Sailing Alone around the World was the only book of all the maritime literature I read that involved navigating the Straits of Magellan. In all the other ones the ships sailed around Cape Horn. Richard Henry Dana almost went back to Boston via the Straits, but the squalls—or williwaws, as Captain Slocum calls them—are too bad.
The Straits seem much more easily navigated by a little sloop, even with just one man for a crew, than by a full-rigged ship. Slocum has to make his way slowly, and amazingly he sails out into the Pacific only to be turned around by a gale and actually driven back into another part of the Straits, farther south. He’s forced to double back to the east before heading out west again and successfully reaching the open ocean.
The williwaws make the Straits dangerous, but they aren’t the only thing. The Fuegians were apparently known for raiding ships, even for successfully doing away with entire crews. Slocum is advised to be extremely careful and given a sack of carpet tacks.
I protested that I had no use for carpet-tacks on board. Samblich smiled at my want of experience, and maintained stoutly that I would have use for them. “You must use them with discretion,” he said; “that is to say, don’t step on them yourself.”
One of his encounters with the Fuegians really does consist in their boarding at night and stepping on the carpet tacks, an especially valuable security alarm considering Slocum is alone.

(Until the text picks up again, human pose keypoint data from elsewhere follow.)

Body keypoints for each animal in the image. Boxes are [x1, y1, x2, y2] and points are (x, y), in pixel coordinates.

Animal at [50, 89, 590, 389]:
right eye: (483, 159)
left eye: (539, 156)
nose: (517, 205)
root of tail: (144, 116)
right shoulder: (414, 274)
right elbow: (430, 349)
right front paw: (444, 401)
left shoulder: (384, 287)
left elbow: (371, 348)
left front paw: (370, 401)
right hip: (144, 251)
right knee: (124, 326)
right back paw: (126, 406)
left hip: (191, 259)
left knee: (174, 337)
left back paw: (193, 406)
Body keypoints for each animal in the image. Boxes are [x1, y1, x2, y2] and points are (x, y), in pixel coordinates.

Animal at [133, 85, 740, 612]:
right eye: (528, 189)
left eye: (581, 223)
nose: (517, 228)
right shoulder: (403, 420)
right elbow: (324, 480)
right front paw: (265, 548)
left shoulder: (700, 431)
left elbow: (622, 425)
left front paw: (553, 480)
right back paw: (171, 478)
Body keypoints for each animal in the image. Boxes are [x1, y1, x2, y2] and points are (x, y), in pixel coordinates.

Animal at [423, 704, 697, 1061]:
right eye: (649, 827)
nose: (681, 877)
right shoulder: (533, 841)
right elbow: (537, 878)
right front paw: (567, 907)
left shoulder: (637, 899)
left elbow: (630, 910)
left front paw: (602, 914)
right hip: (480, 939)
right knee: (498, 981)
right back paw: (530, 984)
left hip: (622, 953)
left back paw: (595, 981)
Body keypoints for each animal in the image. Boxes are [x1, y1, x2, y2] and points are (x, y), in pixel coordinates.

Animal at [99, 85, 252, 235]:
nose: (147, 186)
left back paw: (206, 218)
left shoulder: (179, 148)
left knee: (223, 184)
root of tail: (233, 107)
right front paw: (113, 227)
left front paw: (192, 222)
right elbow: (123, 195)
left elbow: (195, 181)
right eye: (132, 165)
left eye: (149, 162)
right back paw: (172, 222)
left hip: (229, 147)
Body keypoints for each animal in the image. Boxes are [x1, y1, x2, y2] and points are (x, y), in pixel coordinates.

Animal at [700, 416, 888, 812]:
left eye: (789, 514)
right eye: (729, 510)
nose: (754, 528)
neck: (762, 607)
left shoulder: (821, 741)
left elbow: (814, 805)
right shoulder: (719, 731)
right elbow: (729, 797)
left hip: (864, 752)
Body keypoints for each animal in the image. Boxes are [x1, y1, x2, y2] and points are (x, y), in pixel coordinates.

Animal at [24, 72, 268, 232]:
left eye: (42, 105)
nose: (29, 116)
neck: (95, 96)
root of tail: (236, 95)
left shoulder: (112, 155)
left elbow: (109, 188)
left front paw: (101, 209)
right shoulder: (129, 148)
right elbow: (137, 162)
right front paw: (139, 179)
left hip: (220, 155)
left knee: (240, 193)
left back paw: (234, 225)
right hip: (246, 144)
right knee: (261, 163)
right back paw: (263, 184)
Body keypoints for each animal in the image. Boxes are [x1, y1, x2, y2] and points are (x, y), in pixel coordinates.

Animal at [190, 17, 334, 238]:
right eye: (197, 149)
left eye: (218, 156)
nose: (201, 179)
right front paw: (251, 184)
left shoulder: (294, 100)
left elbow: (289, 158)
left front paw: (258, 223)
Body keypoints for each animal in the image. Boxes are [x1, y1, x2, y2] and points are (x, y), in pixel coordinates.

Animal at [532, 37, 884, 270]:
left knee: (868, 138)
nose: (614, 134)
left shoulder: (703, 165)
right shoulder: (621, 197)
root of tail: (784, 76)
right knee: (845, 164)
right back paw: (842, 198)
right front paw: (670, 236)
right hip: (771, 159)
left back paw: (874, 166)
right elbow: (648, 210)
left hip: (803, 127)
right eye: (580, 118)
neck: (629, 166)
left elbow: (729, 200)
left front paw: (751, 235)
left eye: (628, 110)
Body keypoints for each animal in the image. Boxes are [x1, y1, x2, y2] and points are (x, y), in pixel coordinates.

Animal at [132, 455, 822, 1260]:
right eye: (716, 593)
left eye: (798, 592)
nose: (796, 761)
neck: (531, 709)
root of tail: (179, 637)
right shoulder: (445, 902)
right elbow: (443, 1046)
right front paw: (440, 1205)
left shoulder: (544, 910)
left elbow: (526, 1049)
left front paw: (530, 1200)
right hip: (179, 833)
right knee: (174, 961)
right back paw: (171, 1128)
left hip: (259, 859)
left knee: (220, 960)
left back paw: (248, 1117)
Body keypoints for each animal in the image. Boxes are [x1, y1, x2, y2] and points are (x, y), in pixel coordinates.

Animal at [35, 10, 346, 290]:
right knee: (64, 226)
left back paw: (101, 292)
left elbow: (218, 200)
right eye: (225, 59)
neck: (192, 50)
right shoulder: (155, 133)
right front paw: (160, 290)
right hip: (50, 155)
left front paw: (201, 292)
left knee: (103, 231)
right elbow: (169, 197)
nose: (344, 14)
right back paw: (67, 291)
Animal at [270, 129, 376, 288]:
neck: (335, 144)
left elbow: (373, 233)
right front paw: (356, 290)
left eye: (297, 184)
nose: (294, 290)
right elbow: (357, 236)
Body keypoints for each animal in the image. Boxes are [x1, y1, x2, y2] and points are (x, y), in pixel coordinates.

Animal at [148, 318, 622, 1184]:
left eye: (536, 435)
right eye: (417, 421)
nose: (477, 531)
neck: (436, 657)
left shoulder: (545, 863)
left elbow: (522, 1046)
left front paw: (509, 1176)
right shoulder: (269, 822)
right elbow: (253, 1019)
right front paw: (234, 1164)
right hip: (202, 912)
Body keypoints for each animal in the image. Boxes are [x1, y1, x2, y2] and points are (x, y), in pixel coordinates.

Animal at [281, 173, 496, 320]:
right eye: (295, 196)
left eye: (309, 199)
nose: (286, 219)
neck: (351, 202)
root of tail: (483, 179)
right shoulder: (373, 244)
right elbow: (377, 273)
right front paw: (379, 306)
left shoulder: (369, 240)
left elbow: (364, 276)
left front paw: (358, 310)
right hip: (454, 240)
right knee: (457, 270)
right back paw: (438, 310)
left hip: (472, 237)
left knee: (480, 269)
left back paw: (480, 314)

But he also ends up trading with them, for tallow. “Yammerschooner” is the word they shout when approaching in a canoe, indicating they wish to trade (or beg).
Fuegians have mostly disappeared now, and they are a people I wish I knew more about. Two isolated languages, along with another related to languages spoken on the Patagonian mainland, were the principle ones spoken on the Grande Isla. Only one remains. And just over 100 years ago they were harrying shipping in their canoes.